# With school out for summer, I can watch Arrested Development with a cigar



## jakecartier3 (May 16, 2010)

Sorry for the bad quality, my cell phone camera sucks. Rocky Patel Java Maduro with the new season of Arrested Development.

Evidently the file doesn't want to attach: http://i.imgur.com/UIrzGPD.jpg


----------



## Beeman (Apr 12, 2013)

I'm kind of embarrassed to say this, but I hadn't even heard of Arrested Development until all the hype about the new 4th season. So the other night I sat out on the porch with my laptop started with season one and fired up a smoke. I have to say that was definitely the first time that I had been distracted from a smoke, I freaking love that show.


----------



## jakecartier3 (May 16, 2010)

Nothing to be embarrassed about there, just be thankful that you found it!
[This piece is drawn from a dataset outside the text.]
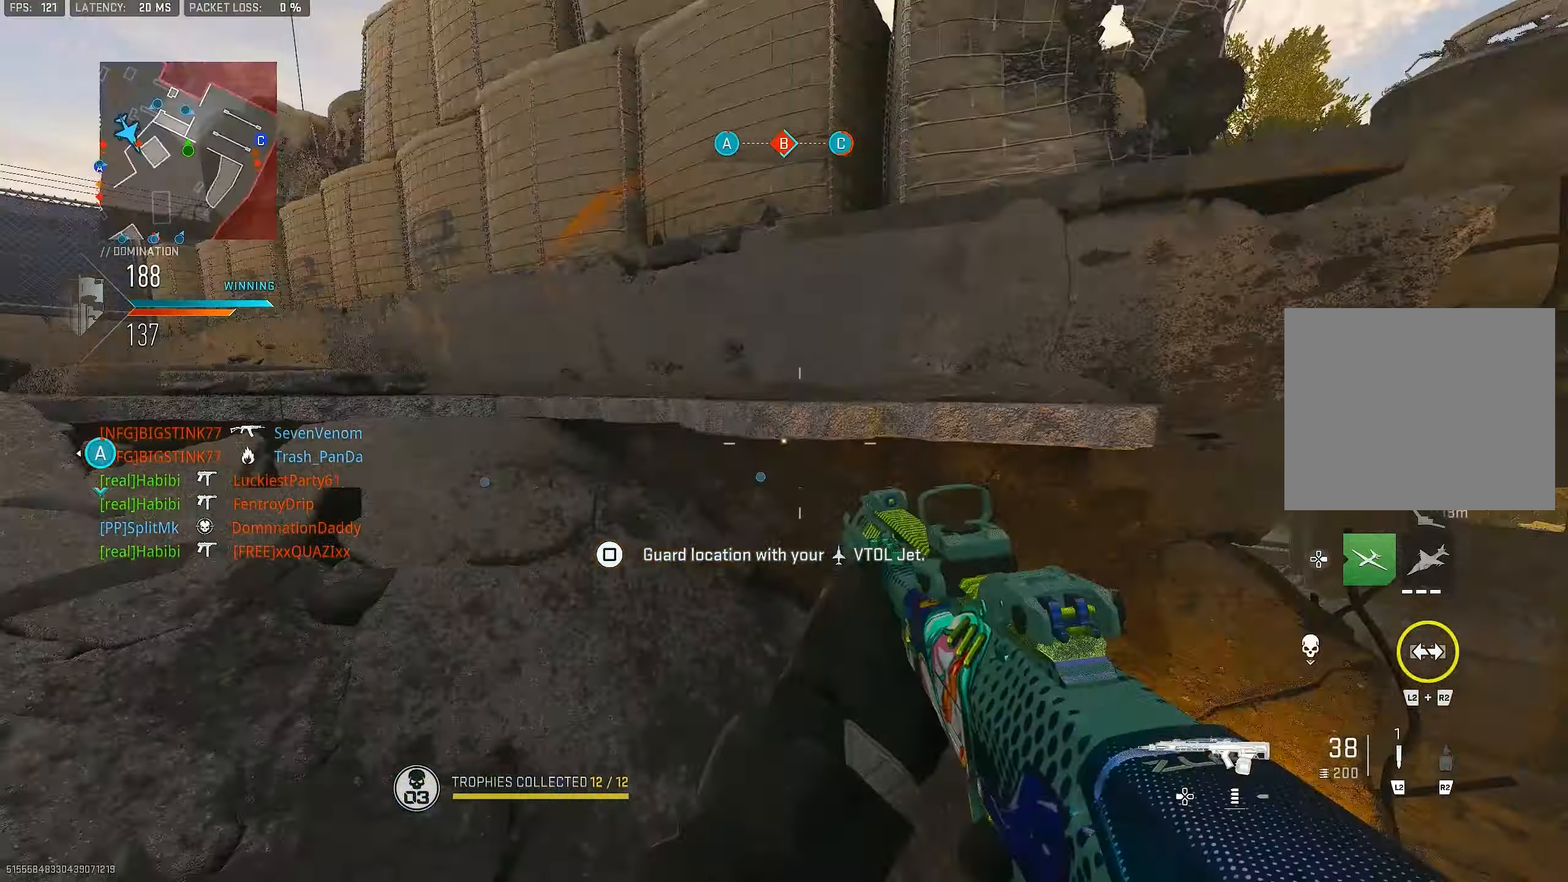
{"buttons": ["L1"], "left_stick": "up-left", "right_stick": "down-right", "events": [[117, "L1", "down"], [150, "left_stick", "up-left"], [350, "right_stick", "center"], [417, "right_stick", "down"], [483, "right_stick", "down-right"]]}
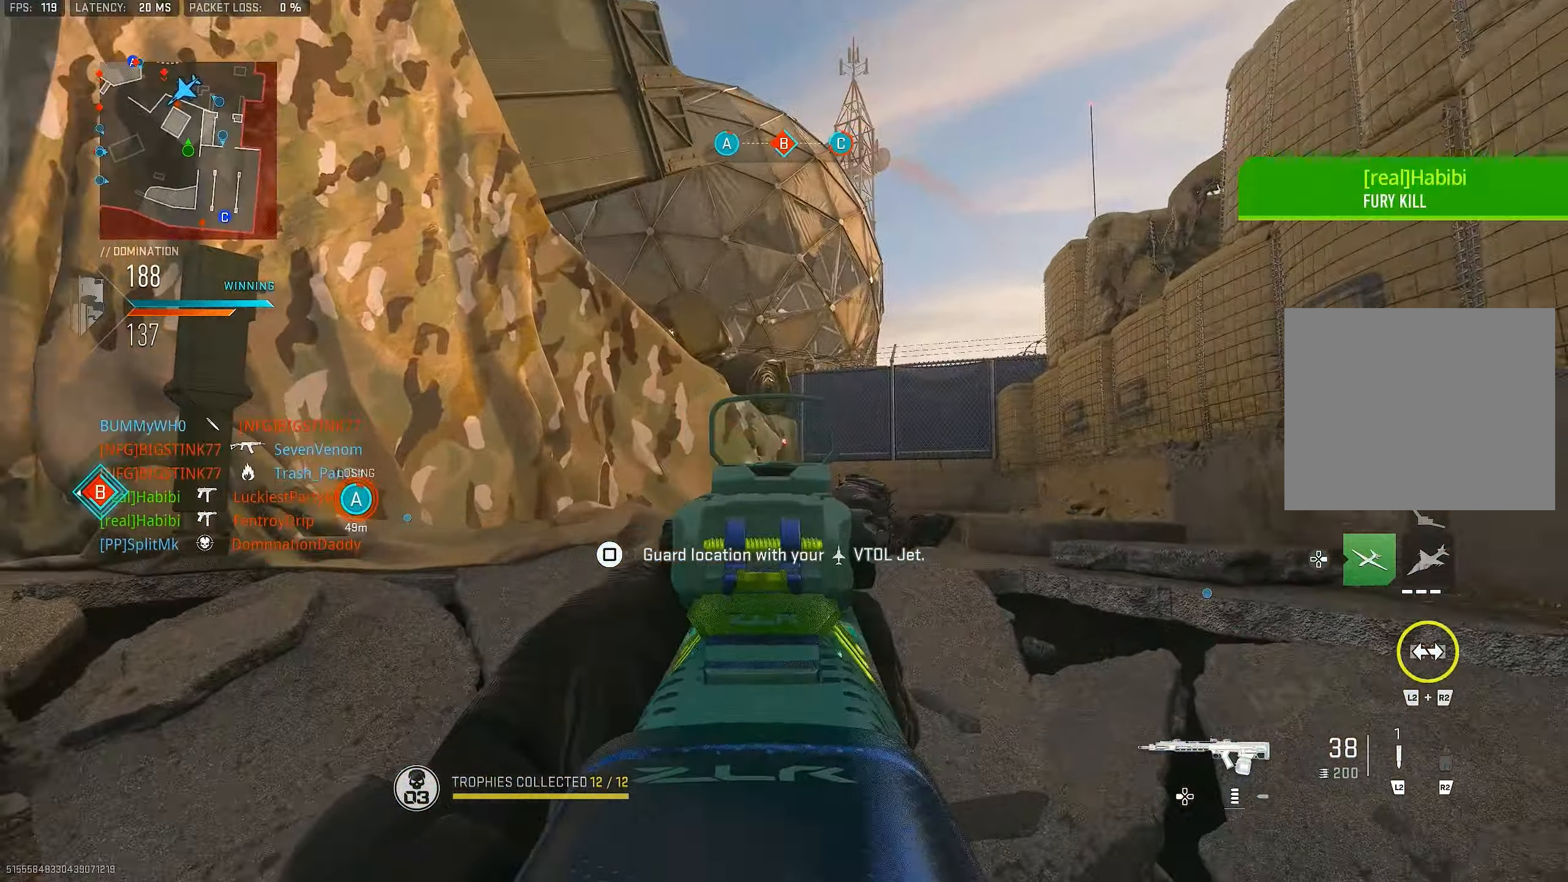
{"buttons": [], "left_stick": "up-right", "right_stick": "down-right", "events": [[17, "left_stick", "up-right"], [83, "L1", "up"], [150, "left_stick", "right"], [450, "left_stick", "up-right"]]}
You'll end up binge watching and chain smoking cigars because you'll be so hooked. (Might be a slight over-exaggeration.)


----------



## craig_o (Aug 9, 2010)

jakecartier3 said:


> Nothing to be embarrassed about there, just be thankful that you found it! You'll end up binge watching and chain smoking cigars because you'll be so hooked. (Might be a slight over-exaggeration.)


There's a lot of money in the banana stand...


----------



## jcorna01 (Apr 26, 2013)

Great show! I can't wait to start watching the new stuff.


----------